====== Materials provided ======

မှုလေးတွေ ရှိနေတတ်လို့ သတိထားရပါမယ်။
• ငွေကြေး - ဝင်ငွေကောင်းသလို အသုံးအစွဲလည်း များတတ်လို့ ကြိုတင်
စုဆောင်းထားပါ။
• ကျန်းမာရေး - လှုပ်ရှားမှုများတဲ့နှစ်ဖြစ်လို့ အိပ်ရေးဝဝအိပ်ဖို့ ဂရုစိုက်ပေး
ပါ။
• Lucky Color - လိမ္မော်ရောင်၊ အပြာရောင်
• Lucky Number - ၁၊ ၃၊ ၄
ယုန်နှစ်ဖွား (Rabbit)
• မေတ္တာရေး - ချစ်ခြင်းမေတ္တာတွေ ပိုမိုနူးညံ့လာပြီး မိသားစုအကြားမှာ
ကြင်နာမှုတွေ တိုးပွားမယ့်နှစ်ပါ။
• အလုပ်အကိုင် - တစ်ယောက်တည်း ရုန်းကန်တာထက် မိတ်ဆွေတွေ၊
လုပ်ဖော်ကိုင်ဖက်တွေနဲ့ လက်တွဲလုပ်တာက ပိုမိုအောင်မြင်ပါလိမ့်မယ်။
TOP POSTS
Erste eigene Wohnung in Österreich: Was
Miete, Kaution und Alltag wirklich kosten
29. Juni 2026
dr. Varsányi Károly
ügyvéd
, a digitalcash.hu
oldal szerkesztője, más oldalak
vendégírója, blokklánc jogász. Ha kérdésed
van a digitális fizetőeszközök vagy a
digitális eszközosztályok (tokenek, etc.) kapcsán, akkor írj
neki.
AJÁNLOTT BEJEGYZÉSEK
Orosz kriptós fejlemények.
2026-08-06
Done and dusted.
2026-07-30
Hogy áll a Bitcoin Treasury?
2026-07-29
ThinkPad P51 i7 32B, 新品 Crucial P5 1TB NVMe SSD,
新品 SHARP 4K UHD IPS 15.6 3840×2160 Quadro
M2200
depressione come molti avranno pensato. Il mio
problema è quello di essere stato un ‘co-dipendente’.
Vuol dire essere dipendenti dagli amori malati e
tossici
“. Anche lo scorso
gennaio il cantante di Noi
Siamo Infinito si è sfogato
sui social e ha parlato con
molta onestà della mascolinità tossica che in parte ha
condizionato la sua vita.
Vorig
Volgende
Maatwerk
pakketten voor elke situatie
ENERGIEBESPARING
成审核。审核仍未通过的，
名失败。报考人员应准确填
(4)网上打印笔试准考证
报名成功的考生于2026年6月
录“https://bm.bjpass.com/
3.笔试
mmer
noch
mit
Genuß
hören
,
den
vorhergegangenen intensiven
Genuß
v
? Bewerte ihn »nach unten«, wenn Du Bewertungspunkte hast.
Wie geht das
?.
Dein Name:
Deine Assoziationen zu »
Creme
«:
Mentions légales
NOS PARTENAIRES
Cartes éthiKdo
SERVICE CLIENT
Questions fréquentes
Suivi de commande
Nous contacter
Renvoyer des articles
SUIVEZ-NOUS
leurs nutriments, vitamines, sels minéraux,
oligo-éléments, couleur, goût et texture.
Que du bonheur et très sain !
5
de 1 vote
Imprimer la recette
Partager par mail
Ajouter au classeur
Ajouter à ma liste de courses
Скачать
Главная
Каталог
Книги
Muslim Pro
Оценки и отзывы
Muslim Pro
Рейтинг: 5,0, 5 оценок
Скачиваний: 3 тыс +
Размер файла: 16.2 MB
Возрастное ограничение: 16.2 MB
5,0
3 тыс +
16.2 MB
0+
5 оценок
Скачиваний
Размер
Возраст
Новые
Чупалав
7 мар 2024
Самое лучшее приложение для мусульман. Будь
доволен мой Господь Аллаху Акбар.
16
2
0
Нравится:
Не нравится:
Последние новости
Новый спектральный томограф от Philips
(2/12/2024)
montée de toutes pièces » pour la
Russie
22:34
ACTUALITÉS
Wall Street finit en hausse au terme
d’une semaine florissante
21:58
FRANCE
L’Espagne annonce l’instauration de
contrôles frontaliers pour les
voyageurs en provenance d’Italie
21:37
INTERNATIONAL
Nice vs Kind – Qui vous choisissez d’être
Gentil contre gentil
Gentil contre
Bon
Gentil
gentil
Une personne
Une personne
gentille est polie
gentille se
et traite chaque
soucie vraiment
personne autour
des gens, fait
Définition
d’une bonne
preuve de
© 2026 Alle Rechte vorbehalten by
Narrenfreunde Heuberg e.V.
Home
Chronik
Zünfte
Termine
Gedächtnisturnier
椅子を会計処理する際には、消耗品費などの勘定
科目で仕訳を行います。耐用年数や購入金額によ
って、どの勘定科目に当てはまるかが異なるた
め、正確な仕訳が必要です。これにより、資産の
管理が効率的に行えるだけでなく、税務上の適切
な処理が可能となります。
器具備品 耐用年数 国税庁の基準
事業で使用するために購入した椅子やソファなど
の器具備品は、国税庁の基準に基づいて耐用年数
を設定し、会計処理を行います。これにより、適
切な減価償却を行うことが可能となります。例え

======

**Work instruction:** Copy the listing exactly as it stands.

**Written answer:**
မှုလေးတွေ ရှိနေတတ်လို့ သတိထားရပါမယ်။
• ငွေကြေး - ဝင်ငွေကောင်းသလို အသုံးအစွဲလည်း များတတ်လို့ ကြိုတင်
စုဆောင်းထားပါ။
• ကျန်းမာရေး - လှုပ်ရှားမှုများတဲ့နှစ်ဖြစ်လို့ အိပ်ရေးဝဝအိပ်ဖို့ ဂရုစိုက်ပေး
ပါ။
• Lucky Color - လိမ္မော်ရောင်၊ အပြာရောင်
• Lucky Number - ၁၊ ၃၊ ၄
ယုန်နှစ်ဖွား (Rabbit)
• မေတ္တာရေး - ချစ်ခြင်းမေတ္တာတွေ ပိုမိုနူးညံ့လာပြီး မိသားစုအကြားမှာ
ကြင်နာမှုတွေ တိုးပွားမယ့်နှစ်ပါ။
• အလုပ်အကိုင် - တစ်ယောက်တည်း ရုန်းကန်တာထက် မိတ်ဆွေတွေ၊
လုပ်ဖော်ကိုင်ဖက်တွေနဲ့ လက်တွဲလုပ်တာက ပိုမိုအောင်မြင်ပါလိမ့်မယ်။
TOP POSTS
Erste eigene Wohnung in Österreich: Was
Miete, Kaution und Alltag wirklich kosten
29. Juni 2026
dr. Varsányi Károly
ügyvéd
, a digitalcash.hu
oldal szerkesztője, más oldalak
vendégírója, blokklánc jogász. Ha kérdésed
van a digitális fizetőeszközök vagy a
digitális eszközosztályok (tokenek, etc.) kapcsán, akkor írj
neki.
AJÁNLOTT BEJEGYZÉSEK
Orosz kriptós fejlemények.
2026-08-06
Done and dusted.
2026-07-30
Hogy áll a Bitcoin Treasury?
2026-07-29
ThinkPad P51 i7 32B, 新品 Crucial P5 1TB NVMe SSD,
新品 SHARP 4K UHD IPS 15.6 3840×2160 Quadro
M2200
depressione come molti avranno pensato. Il mio
problema è quello di essere stato un ‘co-dipendente’.
Vuol dire essere dipendenti dagli amori malati e
tossici
“. Anche lo scorso
gennaio il cantante di Noi
Siamo Infinito si è sfogato
sui social e ha parlato con
molta onestà della mascolinità tossica che in parte ha
condizionato la sua vita.
Vorig
Volgende
Maatwerk
pakketten voor elke situatie
ENERGIEBESPARING
成审核。审核仍未通过的，
名失败。报考人员应准确填
(4)网上打印笔试准考证
报名成功的考生于2026年6月
录“https://bm.bjpass.com/
3.笔试
mmer
noch
mit
Genuß
hören
,
den
vorhergegangenen intensiven
Genuß
v
? Bewerte ihn »nach unten«, wenn Du Bewertungspunkte hast.
Wie geht das
?.
Dein Name:
Deine Assoziationen zu »
Creme
«:
Mentions légales
NOS PARTENAIRES
Cartes éthiKdo
SERVICE CLIENT
Questions fréquentes
Suivi de commande
Nous contacter
Renvoyer des articles
SUIVEZ-NOUS
leurs nutriments, vitamines, sels minéraux,
oligo-éléments, couleur, goût et texture.
Que du bonheur et très sain !
5
de 1 vote
Imprimer la recette
Partager par mail
Ajouter au classeur
Ajouter à ma liste de courses
Скачать
Главная
Каталог
Книги
Muslim Pro
Оценки и отзывы
Muslim Pro
Рейтинг: 5,0, 5 оценок
Скачиваний: 3 тыс +
Размер файла: 16.2 MB
Возрастное ограничение: 16.2 MB
5,0
3 тыс +
16.2 MB
0+
5 оценок
Скачиваний
Размер
Возраст
Новые
Чупалав
7 мар 2024
Самое лучшее приложение для мусульман. Будь
доволен мой Господь Аллаху Акбар.
16
2
0
Нравится:
Не нравится:
Последние новости
Новый спектральный томограф от Philips
(2/12/2024)
montée de toutes pièces » pour la
Russie
22:34
ACTUALITÉS
Wall Street finit en hausse au terme
d’une semaine florissante
21:58
FRANCE
L’Espagne annonce l’instauration de
contrôles frontaliers pour les
voyageurs en provenance d’Italie
21:37
INTERNATIONAL
Nice vs Kind – Qui vous choisissez d’être
Gentil contre gentil
Gentil contre
Bon
Gentil
gentil
Une personne
Une personne
gentille est polie
gentille se
et traite chaque
soucie vraiment
personne autour
des gens, fait
Définition
d’une bonne
preuve de
© 2026 Alle Rechte vorbehalten by
Narrenfreunde Heuberg e.V.
Home
Chronik
Zünfte
Termine
Gedächtnisturnier
椅子を会計処理する際には、消耗品費などの勘定
科目で仕訳を行います。耐用年数や購入金額によ
って、どの勘定科目に当てはまるかが異なるた
め、正確な仕訳が必要です。これにより、資産の
管理が効率的に行えるだけでなく、税務上の適切
な処理が可能となります。
器具備品 耐用年数 国税庁の基準
事業で使用するために購入した椅子やソファなど
の器具備品は、国税庁の基準に基づいて耐用年数
を設定し、会計処理を行います。これにより、適
切な減価償却を行うことが可能となります。例え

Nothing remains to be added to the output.